男の子が手にしているバッグは、宿題や作品などを学校から持ち帰ったり、先生と親の通信ノートを入れるのに使われる。
日本のランドセルと比べてなんと薄っぺらいことか。値段も何百円で済む。そもそもイギリスでは自分の教科書というものがどの教科にも存在しないので、背負っていくほど重たい本もないのだ。
もちろん、私の頃には皆が一つずつ持たなければならなかった習字セット、裁縫箱、図画バッグなど、イギリスでは一切必要ない。
男の子はどの学校もほぼグレーのズボンで、夏服になると半ズボンに変わり、ワイシャツが半袖になる。
どこででも買えるし、学校の違う知り合いのおさがりでも大丈夫。
とにかく制服が大げさなものではないのだ。
しかも学校で指定された画一的なデザインではないところで、自分の好きなスタイルを選べるため、スカートの長さ (短さ) で自己主張する必要もないのかもしれない。
子どもが成長し、新しい学校へピカピカの制服を着て出かけるのを見るのは親として誇らしいことだ。
当然、そんな出費も喜ばしいことには違いなく、そのような親の楽しみを否定するつもりは全くない。
ただ私の思いは、家族が経済的負担を感じなければならないシステムなら、変えていけばいいんじゃないかということだ。
そういう意味で、特に中学校以降の制服が、指定業者からしか買えなかったのを、制服・体操服一式をどこからでも買える体制を変えていく英国政府に大賛成だ。
低収入の我が家でも既に二人がイギリスで大学まで卒業させてもらった。あと一人残る、日本でギャップイヤーを過ごしている次男だけが大学のために戻ってくるかもしれない。
こんなことは日本に住んでいたら無理だったはずだ。親ががむしゃらに働かなければ子どもに高等教育をうけさせてやれなかったなら、私は心を病んでいたかもしれない‥‥
いづれそんなことも書いてみたいと思う。
ここのところ立て続けにSDGsに関する記事を書いてきた私だが、イギリスのチャリティーショップは本当に素晴らしいと思う。
日本で断捨離が流行り、ゴミ袋何十個の物を捨てている人も多いと聞く。
私はまだ昨日までなんとなくそこにあったものが今日はゴミになるとか、他の誰かにとって役に立ちそうなものを捨てるというのが苦手だ。
チャリティーショップに持っていくというのは「捨てる」代わりに「寄付」させてもらうことになり、処分することへのストレスもなくなる。

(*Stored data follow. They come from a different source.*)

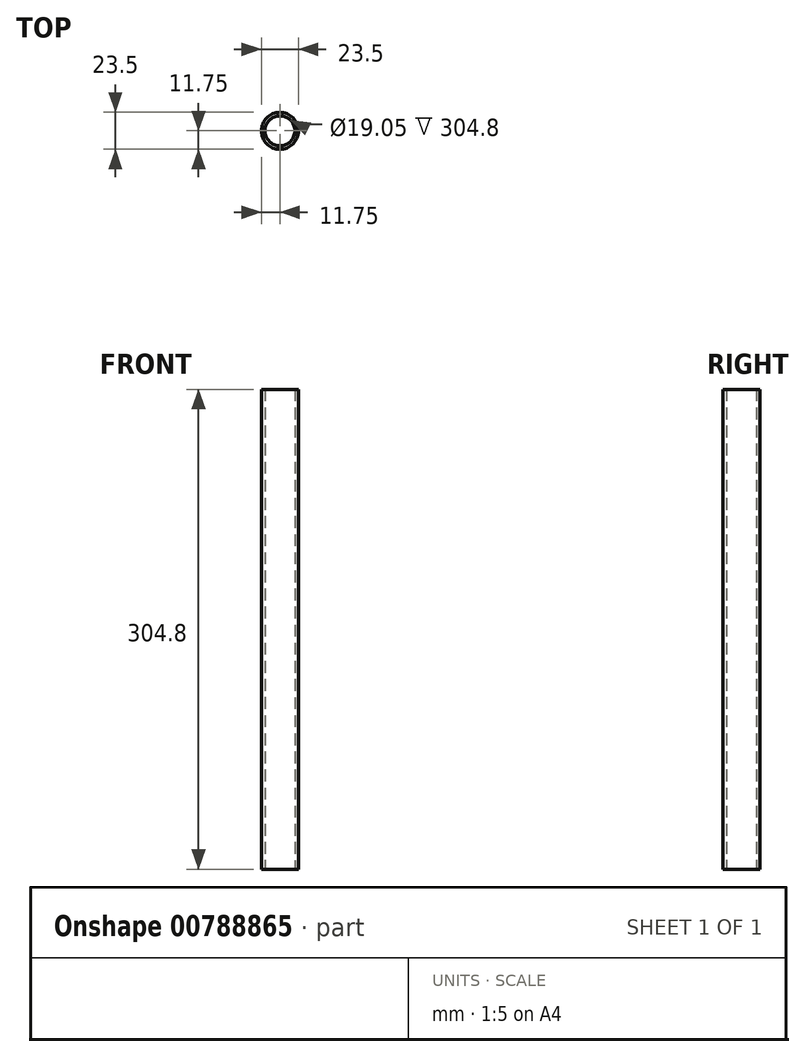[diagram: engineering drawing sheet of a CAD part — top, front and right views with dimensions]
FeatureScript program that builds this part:
annotation { "Feature Type Name" : "Feature", "Feature Type Description" : "" }
export const myFeature = defineFeature(function(context is Context, id is Id, definition is map)
    precondition{}
    {
        {
            var Q0;
            Q0=qCreatedBy(makeId("Top.planeOp"),FACE);
            var sketch = newSketch(context, id + "F0", { "sketchPlane" : qUnion([Q0])});
            skCircle(sketch, "E0", {"center": v(0, 0) * mm, "radius": 9.53 * mm});
            skCircle(sketch, "E1", {"center": v(0, 0) * mm, "radius": 11.75 * mm});
            skSolve(sketch);
        }
        {
            var Q0;
            Q0 = qSketchRegion(id + "F0", true);
            extrude(context, id + "F1", {"entities" : qUnion([Q0]), "depth" : (25.4 * 12) * mm, "offsetDistance" : 25 * mm});
        }
    });
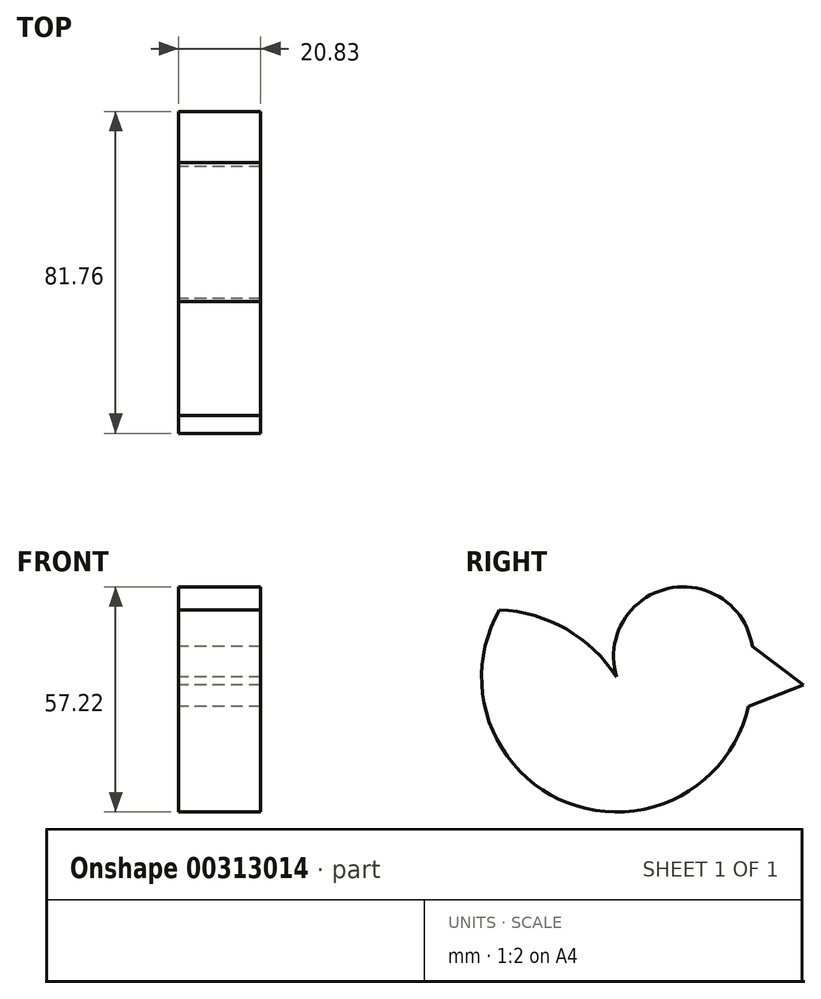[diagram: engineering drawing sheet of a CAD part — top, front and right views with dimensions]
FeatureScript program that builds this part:
annotation { "Feature Type Name" : "Feature", "Feature Type Description" : "" }
export const myFeature = defineFeature(function(context is Context, id is Id, definition is map)
    precondition{}
    {
        {
            var Q0;
            Q0=qCreatedBy(makeId("Right.planeOp"),FACE);
            var sketch = newSketch(context, id + "F0", { "sketchPlane" : qUnion([Q0])});
            skArc(sketch, "E0", {"start": v(-68.63, 51.64) * mm, "mid": v(-46.96, 1.22) * mm, "end": v(-4.62, 36.13) * mm});
            skArc(sketch, "E1", {"start": v(-4.62, 36.13) * mm, "mid": v(-22.76, 57.46) * mm, "end": v(-38.88, 34.56) * mm});
            skArc(sketch, "E2", {"start": v(-38.88, 34.56) * mm, "mid": v(-51.67, 46.72) * mm, "end": v(-68.63, 51.64) * mm});
            skLineSegment(sketch, "E3", {"start": v(-4.43, 42.35) * mm, "end": v(8.58, 32.5) * mm});
            skLineSegment(sketch, "E4", {"start": v(8.58, 32.5) * mm, "end": v(-5.4, 27.14) * mm});
            skLineSegment(sketch, "E5", {"start": v(-5.4, 27.14) * mm, "end": v(8.58, 32.5) * mm});
            skLineSegment(sketch, "E6", {"start": v(-62.24, 9.44) * mm, "end": v(-73.25, -3.13) * mm});
            skLineSegment(sketch, "E7", {"start": v(-73.25, -3.13) * mm, "end": v(-68.62, -7.18) * mm});
            skLineSegment(sketch, "E8", {"start": v(-68.62, -7.18) * mm, "end": v(-73.25, -3.13) * mm});
            skLineSegment(sketch, "E9", {"start": v(-73.25, -3.13) * mm, "end": v(-77.17, -3.5) * mm});
            skLineSegment(sketch, "E10", {"start": v(-75.23, -4.45) * mm, "end": v(-77.17, -3.5) * mm});
            skLineSegment(sketch, "E11", {"start": v(-38.94, 0.26) * mm, "end": v(-36.3, -17) * mm});
            skLineSegment(sketch, "E12", {"start": v(-36.3, -17) * mm, "end": v(-45.07, -18.34) * mm});
            skLineSegment(sketch, "E13", {"start": v(-45.07, -18.34) * mm, "end": v(-36.3, -17) * mm});
            skLineSegment(sketch, "E14", {"start": v(-36.3, -17) * mm, "end": v(-32.5, -20.3) * mm});
            skSolve(sketch);
        }
        {
            var Q0;
            Q0 = qSketchRegion(id + "F0", true);
            extrude(context, id + "F1", {"entities" : qUnion([Q0]), "depth" : 20.83 * mm});
        }
    });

今週末、私は Clothes Swap というイベントに出かける予定がある。
ひとり5点の洋服を持ち込み、その場で代わりの5点を選んで持ち去ることができるというシンプルな集いだ。
最後に先日通りすがったチャリティーショップの店先のディスプレーをシェアしたい。
はい、脚立です。
誰かが要らなくなった脚立を捨てないで、チャリティーショップに持ち込んだから。
誰かがテーマカラーを変えたらもう使わなくなったクリスマスデコレーションを、チャリティーショップに寄付したから。
こんなに素敵なクリスマスツリーになって道行く人の気持ちを温めてくれているのだ。
お金を使わなくても、工夫次第でオリジナルなクリスマスを楽しめばいいんだ、ということを子どもたちが学べる環境っていいなあ。